Glossaries

Data Glossary

Controlled vocabularies

Standardised sets of terms or phrases used to ensure consistency and accuracy in categorising and retrieving information.

Data cleaning

The process of identifying and correcting errors, inconsistencies, and inaccuracies in a dataset to improve its quality and reliability.

Data harmonisation

The process of integrating and standardising data from different sources or formats to ensure consistency and compatibility for analysis or other purposes.

Data models

Abstract representations defining the structure, relationships, and constraints of data within a system or database.

Enrichment

The process of enhancing or augmenting existing data with additional information to improve its quality, usability, or value.

Graph database

A database structured around graph theory, where data entities are represented as nodes and their relationships as edges, facilitating complex and interconnected data querying.

ID

Identification or identifier used to uniquely distinguish an entity within a system.

Normalisation

The process of organising data in a database to reduce redundancy and dependency by dividing large tables into smaller ones and defining relationships between them.

Relational database

A type of database management system (DBMS) organised around tables and relationships, adhering to the principles of the relational model.

Programming glossary

Code

Code is like a set of instructions that tells the computer what to do.
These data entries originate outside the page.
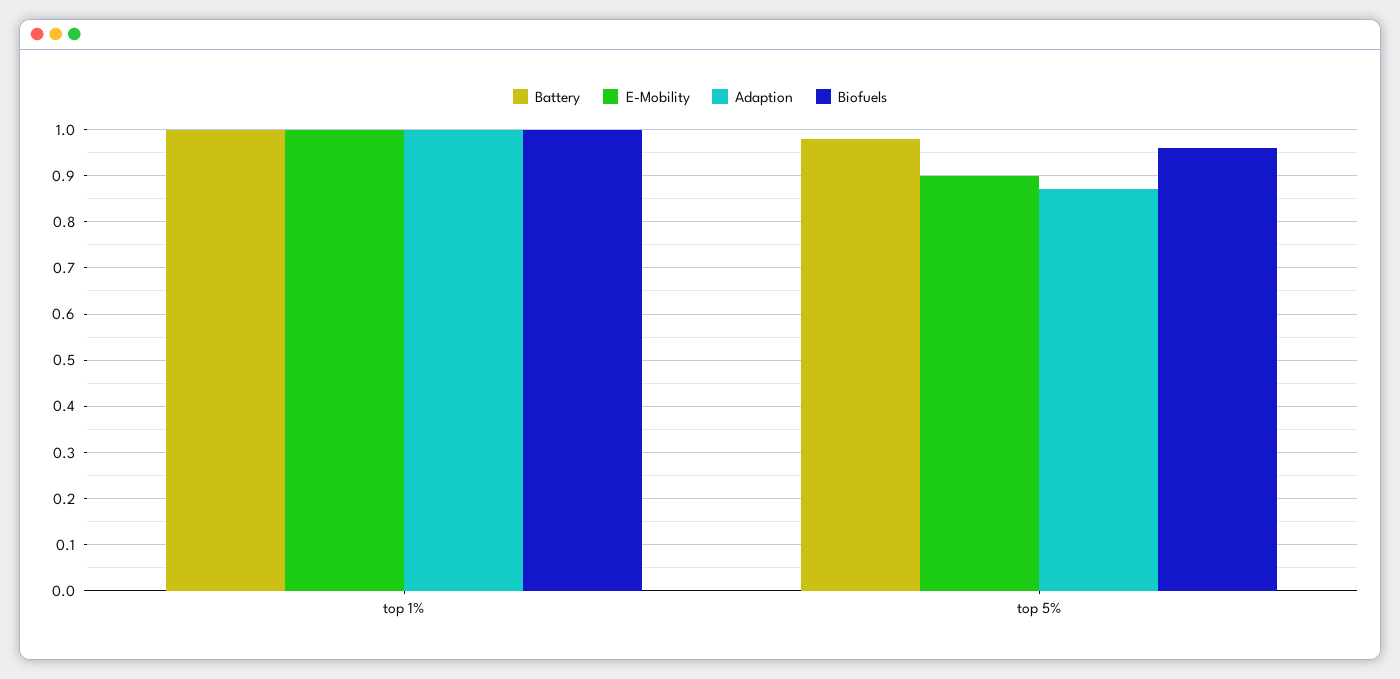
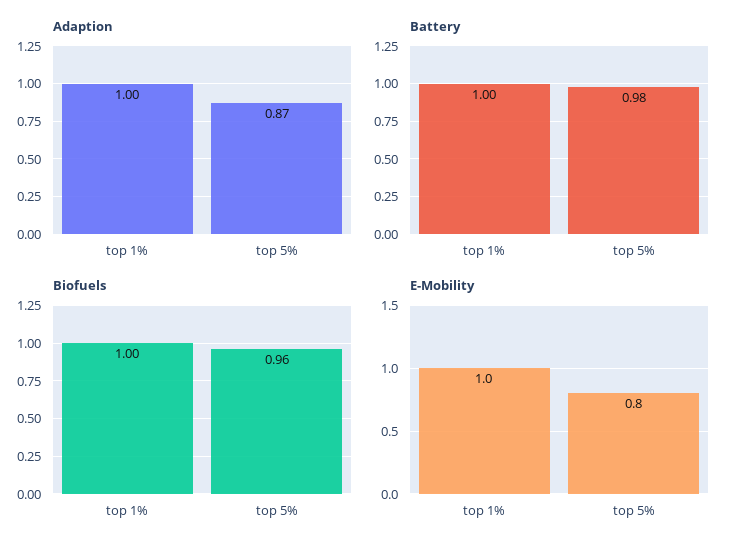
  {
    "Battery": {
      "top 1%": 1,
      "top 5%": 0.98
    },
    "E-Mobility": {
      "top 1%": 1,
-     "top 5%": 0.9
+     "top 5%": 0.8
    },
    "Adaption": {
      "top 1%": 1,
      "top 5%": 0.87
    },
    "Biofuels": {
      "top 1%": 1,
      "top 5%": 0.96
    }
  }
It’s similar to a recipe for the computer. The instructions for a specific task may very according to the programming language you use, that is why you also usually specify the language you are using (e.g. “Python code”).

csv

CSV (coma separated values) is a way to store information, like making lists. It’s a simple way to organize data, like names and ages, using commas. A file containing data organised in this way, has usually the extention “.csv”. Even if the word “coma” is present in the acronym, data can be also separated by other symbols such as “;” or “:” and still be contained in a .csv file.

DataFrame

A DataFrame is a Python object included in the pandas library. It is basically a table where information is organised in rows and columns. Every DataFrame row has an index that can be either a numeric value or a string (i.e. a label)

Initialisation

Initialise basically means getting things ready. It’s the starting point before using something in a program. Initialising a variable, in particular, means assigning a value to it for the first time:

# We initialise the variable name and age for the first time with a string (a word) and a number
name = 'Stefano'
age = 28

Library

See package

Loop

A loop is like a computer doing something over and over again. It’s a way to repeat a task multiple times.

Object

An object is like a thing in the computer’s world. It has characteristics and things it can do. For example, a dog can have a name and bark.

Package

A library or package is like a toolbox with ready-made tools. It’s a collection of helpful code (objects and functions) that programmers can use to make their work easier. Packages are made by the programming community and are usually organised according to certain specific tasks. You may find packages specific for time series analysis, text analysis, satellite image analysis, etc. The advantage of using a package is that you do not have to spend time and energy in finding solutions to problems already tackled by other people. Packages do not usually come automatically with the basic programming language installation (so to optimize space), but need to first be downloaded and imported. You may think at packages as building tools. Downloading a package would be similar to buying them from the shop and importing them is similar to get them ready to work (you do not need all your tools ALL the time for ANY house job, right?)

Series

A Series is a DataFrame with a single column. Like DataFrames, a Series is an object belonging to the pandas library. Series rows, like in a DataFrame, have indices that can be either values or labels.

Variable

A variable is like a box where you can keep and change information. It is a container for numbers or words.